Gillray was the finest caricaturist of the Georgian period, the forefather of the Ediotorial Cartoon and the bane of Napoleon's life. In this satirical on the Napoleonic wars, his best-known, British Prime Minister William Pitt and Napoleon slice up the globe for supper.


Leonard Ravenhill, 'The Gap in the Bridge' (1919)




This cartoon appeared in Punch magazine in 1919, coinciding with the theTreaty of Versailles. American congress voted against America's entry into the League of Nations: a devastating blow. 


Naji Al-Ali, 1980s



The Charlie Hebdo massacre was not the first instance of cartoons proving lethal. Naji Al-Ali was the most popular cartoonist in the Arab world; his work starkly examined the effects of USA, Arab and Israeli governments upon Palestine. He was assassinated in London in 1987. In this cartoon, we see a Palestinian dreaming of home, the keys that would grant him access hang on barbed wire, high above him. 


Joe Sacco, from 'Journalism' (2012)



Joe Sacco is the king of graphic journalism: he combines cartoon image with words, and in doing so, has created a style of reporting never before seen. Sacco visits a war-torn place, interviews locals and sketches out their narratives into comic book sketches. The result is remarkable. Incidentally, his cartoon on the Charlie Hebdo massacre was the final word on the matter, check it out here


Chris Britt


This piece from American cartoonist Chris Britt sums up the wilful impotence of The West in Darfur.


Matt Diffee, (2004)




This New Yorker cartoons makes a wry comment on the youth's appropriation of Che Guevara: his face is on a thousand T-shirt and he has come to symbolize cool, instead of revolution. Guevara himself wears a Bart Simpson T-shirt: the two are compared. 


Plantu, 'I must not draw Muhammad' (2006)



In this Le Monde cartoon, a giant hand holds a pencil, which becomes a minaret - out of which a turbaned figure surveys. The hand writes lines, 'I must not draw Muhammed'- which congregate to form an image of the prophet.


Steve Bell, 'I lied in Good Faith', (2009)
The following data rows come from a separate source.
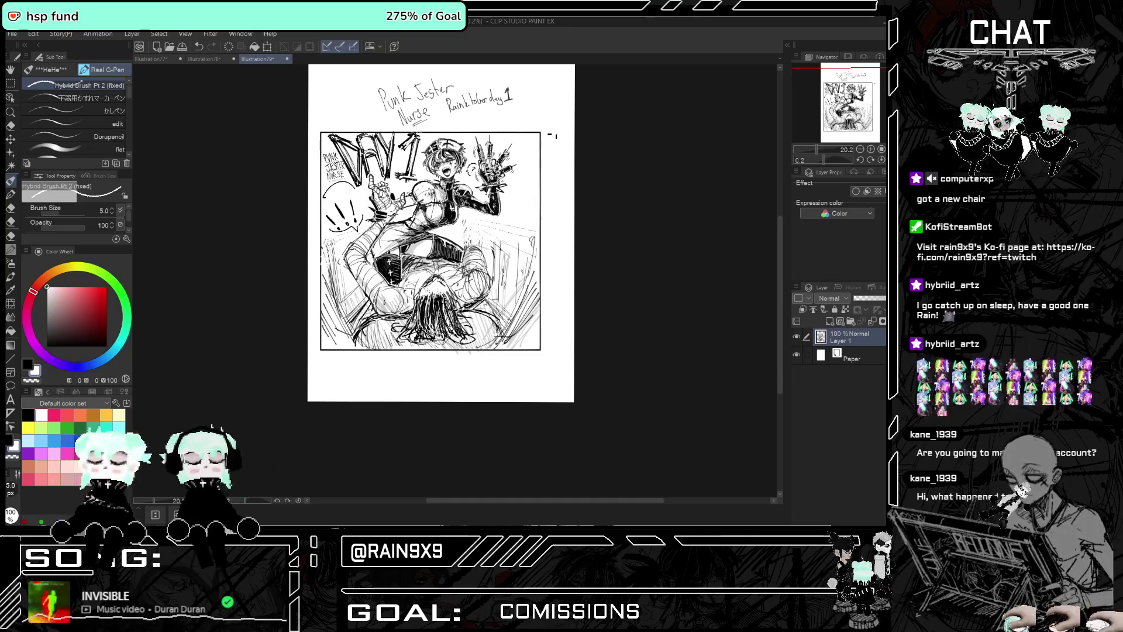
{"action": "scroll", "coordinate": [417, 131], "scroll_direction": "up", "scroll_amount": 2}
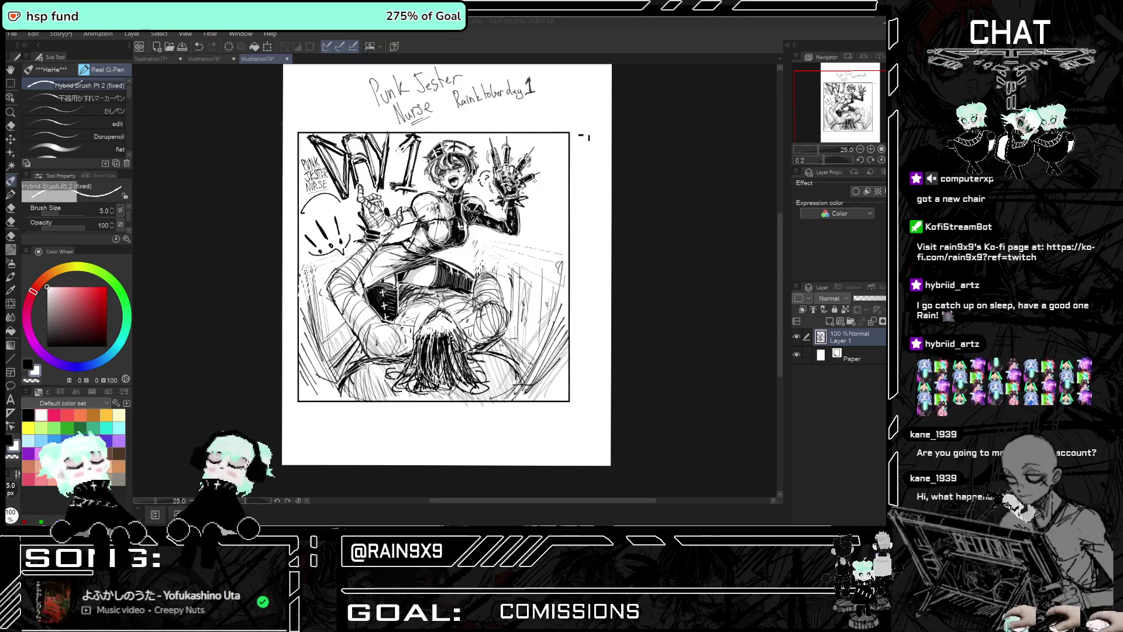
{"action": "left_click_drag", "start_coordinate": [49, 342], "coordinate": [50, 403]}
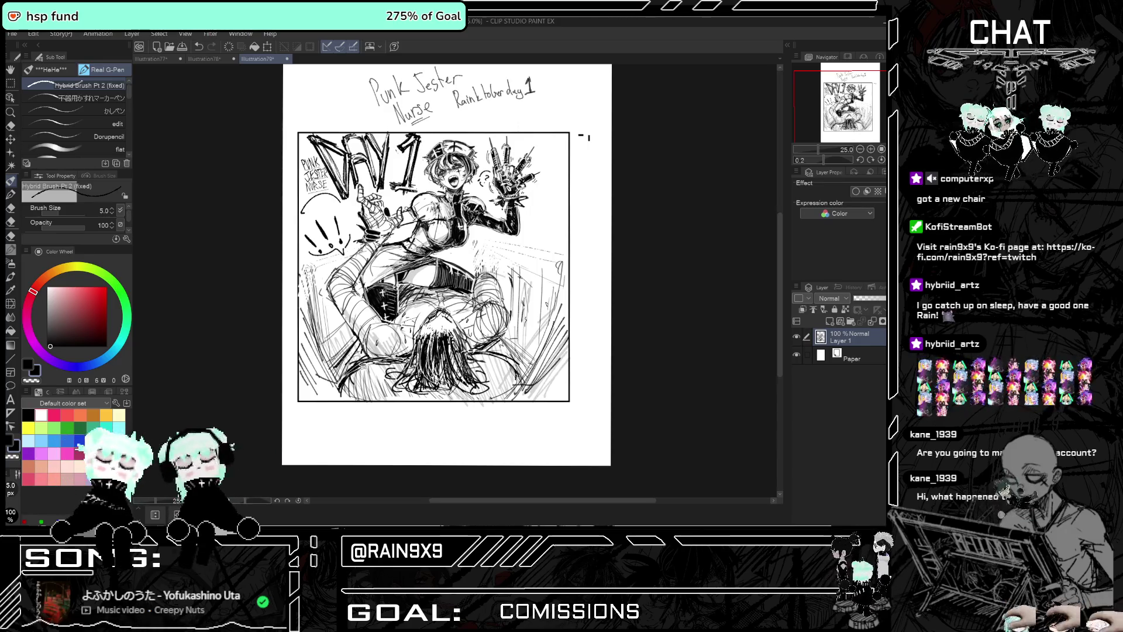
{"action": "key", "text": "ctrl+minus"}
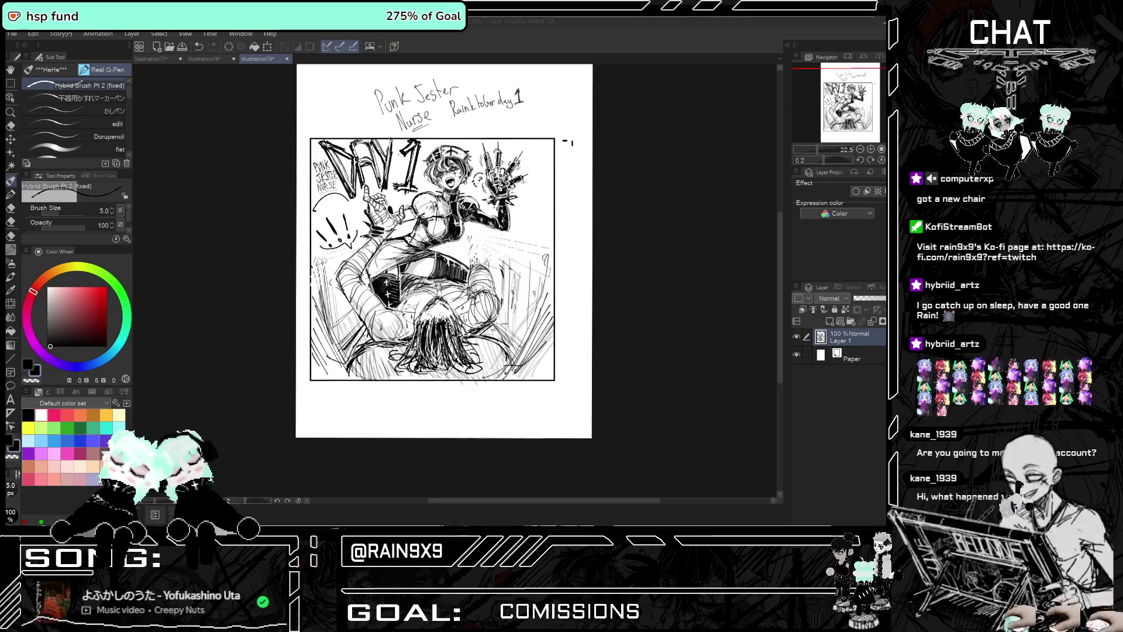
Pick a deep, saturated red and paint over the DAY 1 lettering
{"action": "left_click", "coordinate": [88, 286]}
{"action": "left_click", "coordinate": [96, 286]}
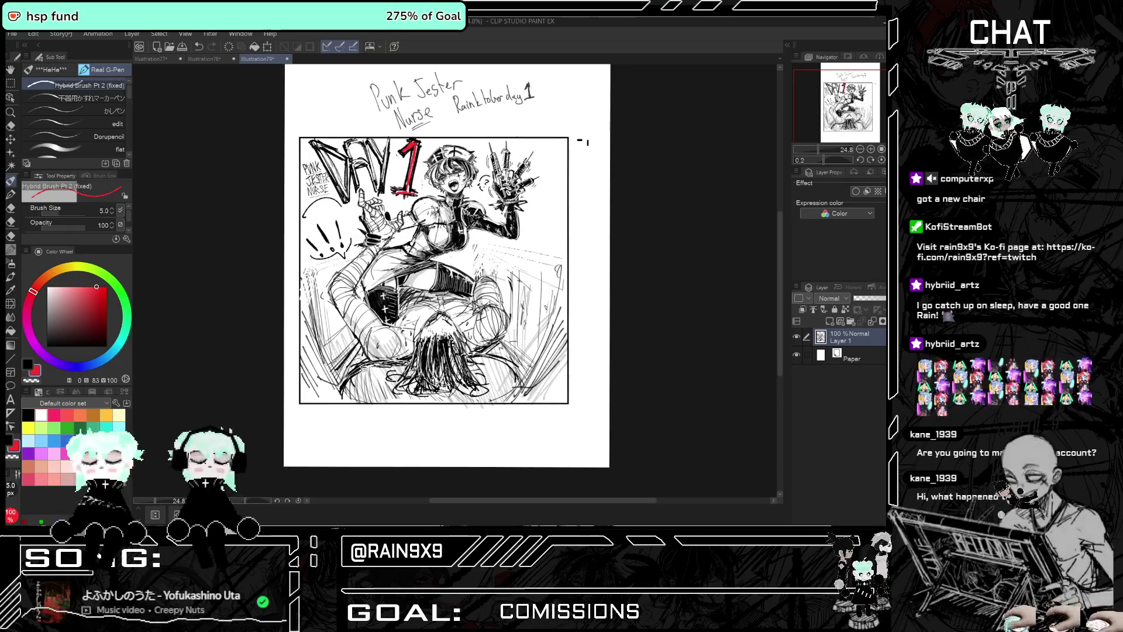
{"action": "scroll", "coordinate": [431, 185], "scroll_direction": "down", "scroll_amount": 2}
{"action": "scroll", "coordinate": [413, 186], "scroll_direction": "up", "scroll_amount": 1}
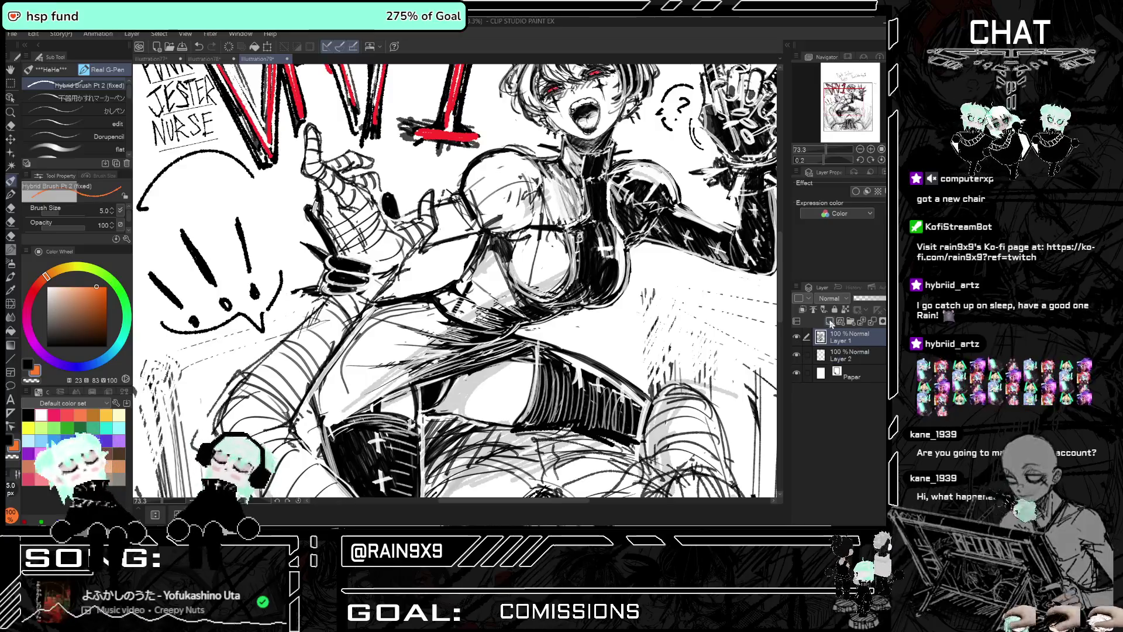
{"action": "left_click_drag", "start_coordinate": [384, 197], "coordinate": [386, 207]}
Switch the drawing colour to white
{"action": "left_click", "coordinate": [47, 287]}
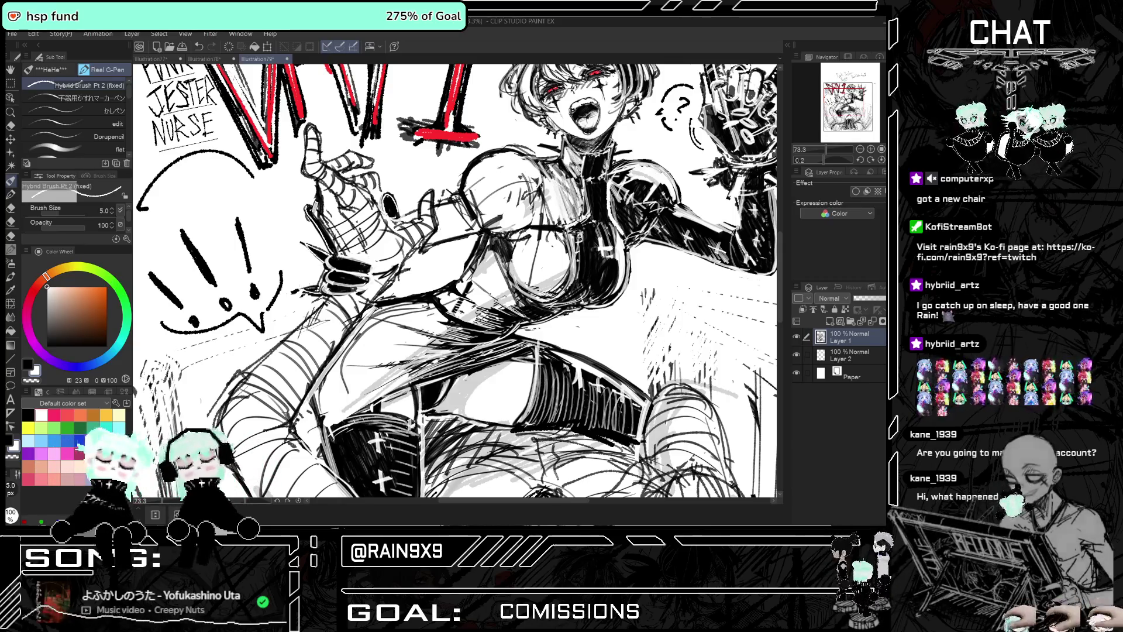
{"action": "scroll", "coordinate": [456, 281], "scroll_direction": "down", "scroll_amount": 1}
{"action": "scroll", "coordinate": [456, 281], "scroll_direction": "down", "scroll_amount": 1}
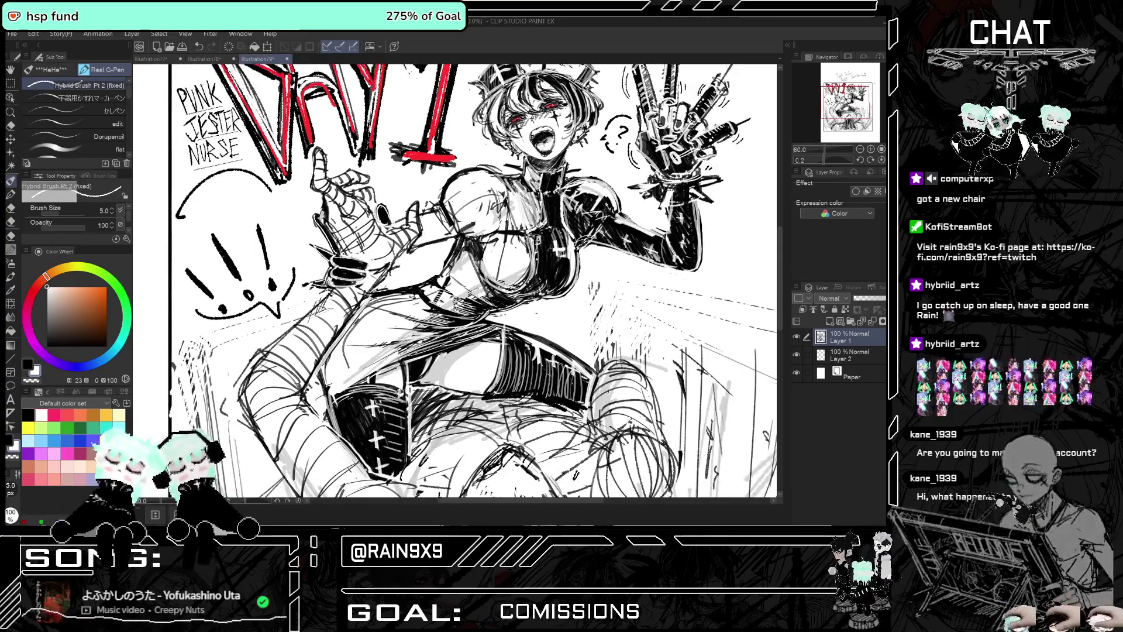
{"action": "scroll", "coordinate": [457, 281], "scroll_direction": "down", "scroll_amount": 1}
{"action": "scroll", "coordinate": [457, 281], "scroll_direction": "down", "scroll_amount": 2}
Guardian cartoonist Steve Bell depicts Tony Blair as Pope Innocent X and comments on his role in the Iraq war.


David Shrigley, (Men Are Fools)




Turner prize nominee David Shrigley is a wonderful cartoonist: his badly drawn creations always hit the spot. Here, the intended glory of Mount Rushmore - where humans have carved images of their politicians, grandiosely, into a mountainside - is undermined by the stark statement 'men Are Fools'.


Charlie Hebdo, 'Love is Stronger than Hate' (2011)





This cartoon appeared on the Cover of Charlie Hebdo in 2011, after the office was petrol-bombed for depicting Muhammed. 'Charlie Hebdo' passionately kisses a Muslim man, whilst the office crumbles behind them.